How It Looks in Practice

Here’s the order flow as a choreography:

// Order Service — starts the saga by publishing an event
import { Kafka } from 'kafkajs';

const kafka = new Kafka({ brokers: ['localhost:9092'] });
const producer = kafka.producer();

async function createOrder(orderData: CreateOrderDto) {
  const order = await orderRepository.save({
    ...orderData,
    status: 'PENDING',
  });

  await producer.send({
    topic: 'order.created',
    messages: [{
      key: order.id,
      value: JSON.stringify({
        orderId: order.id,
        userId: order.userId,
        items: order.items,
        totalAmount: order.totalAmount,
      }),
    }],
  });

  return order;
}
// Payment Service — listens for order.created, processes payment
const consumer = kafka.consumer({ groupId: 'payment-service' });
await consumer.subscribe({ topic: 'order.created' });

await consumer.run({
  eachMessage: async ({ message }) => {
    const event = JSON.parse(message.value.toString());

    try {
      const payment = await paymentGateway.charge({
        userId: event.userId,
        amount: event.totalAmount,
        orderId: event.orderId,
        idempotencyKey: `order-${event.orderId}`,
      });

      await producer.send({
        topic: 'payment.completed',
        messages: [{
          key: event.orderId,
          value: JSON.stringify({
            orderId: event.orderId,
            paymentId: payment.id,
            amount: payment.amount,
          }),
        }],
      });
    } catch (error) {
      await producer.send({
        topic: 'payment.failed',
        messages: [{
          key: event.orderId,
          value: JSON.stringify({
            orderId: event.orderId,
            reason: error.message,
          }),
        }],
      });
    }
  },
});
// Inventory Service — listens for payment.completed, reserves stock
await consumer.subscribe({ topics: ['payment.completed', 'order.cancelled'] });

await consumer.run({
  eachMessage: async ({ topic, message }) => {
    const event = JSON.parse(message.value.toString());

    if (topic === 'payment.completed') {
      try {
        await inventoryRepository.reserveItems(event.orderId, event.items);

        await producer.send({
          topic: 'inventory.reserved',
          messages: [{
            key: event.orderId,
            value: JSON.stringify({ orderId: event.orderId }),
          }],
        });
      } catch (error) {
        // Compensate: refund the payment
        await producer.send({
          topic: 'payment.refund.requested',
          messages: [{
            key: event.orderId,
            value: JSON.stringify({
              orderId: event.orderId,
              paymentId: event.paymentId,
              reason: 'Inventory reservation failed',
            }),
          }],
        });
      }
    }

    if (topic === 'order.cancelled') {
      // Compensate: release reserved inventory
      await inventoryRepository.releaseReservation(event.orderId);
    }
  },
});

Each service knows only about its own domain and the events it cares about.
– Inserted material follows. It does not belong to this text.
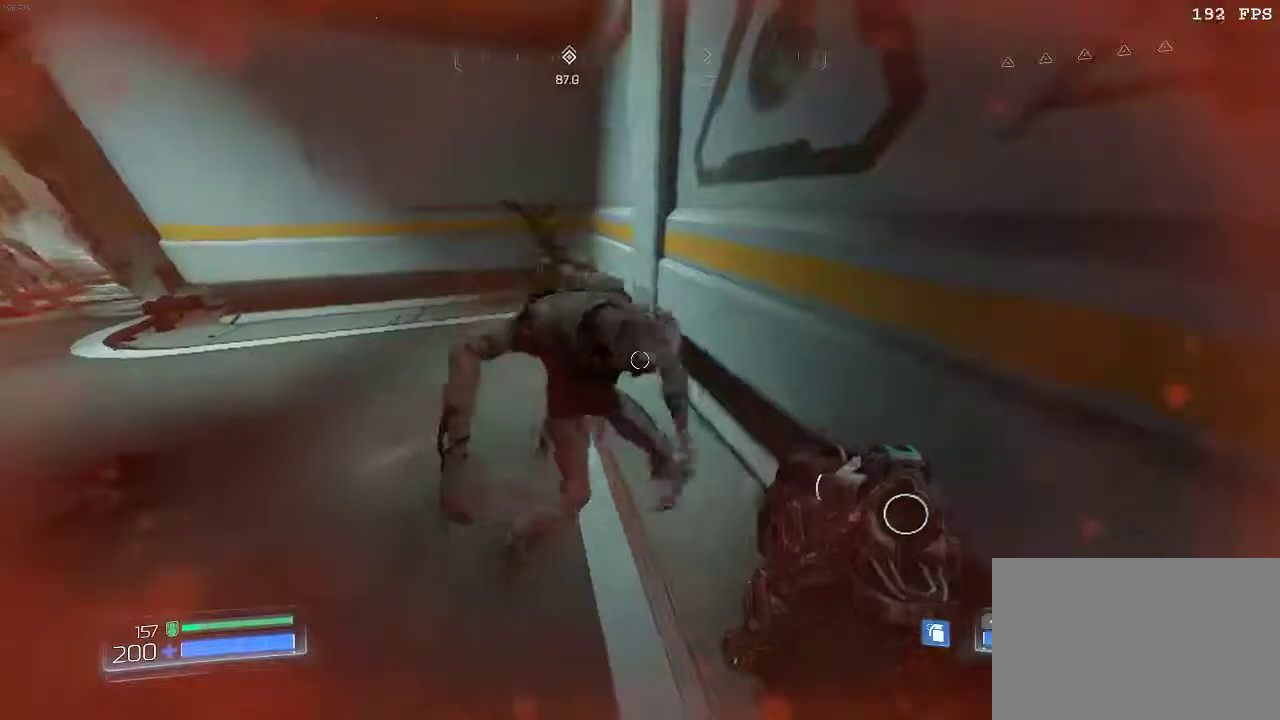
{"keys": ["a"], "mouse": [], "events": []}
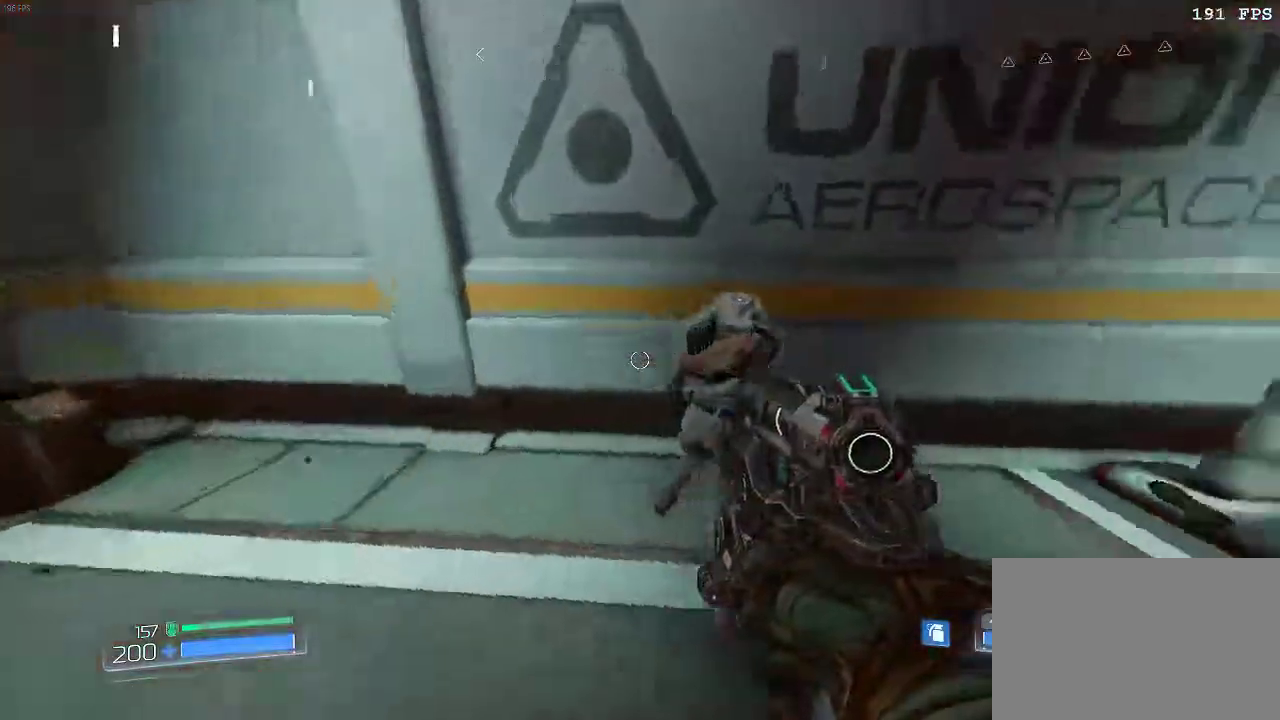
{"keys": [], "mouse": [], "events": [[83, "a", "up"], [317, "mouse_left", "down"], [467, "mouse_left", "up"]]}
No service has a global view of the entire flow.

When Choreography Works

I’ve used choreography for simpler flows — 3-4 services, linear progression, limited branching. A notification pipeline is a great example: event comes in, email service picks it up, SMS service picks it up, push notification service picks it up. They’re independent, they don’t need coordination, and adding a new channel is just a new consumer.

When Choreography Falls Apart

On that same e-commerce platform, the choreography approach worked fine until we hit about 15 event types in the order flow. At that point:

  • Debugging was a nightmare. When an order got stuck in a weird state, I had to trace events across five services, three Kafka topics, and two dead letter queues. There was no single place to see “where is this order in the saga?”
  • Cyclic dependencies crept in. The Inventory service started listening to Payment events, Payment started listening to Shipping events, and Shipping listened to Inventory. The event graph became a spaghetti diagram.
  • Compensation chains were fragile. If the Inventory service needed to trigger a payment refund, it published an event. But what if the refund failed? Who handles that? Each service only knew its immediate neighbors, not the full compensation chain.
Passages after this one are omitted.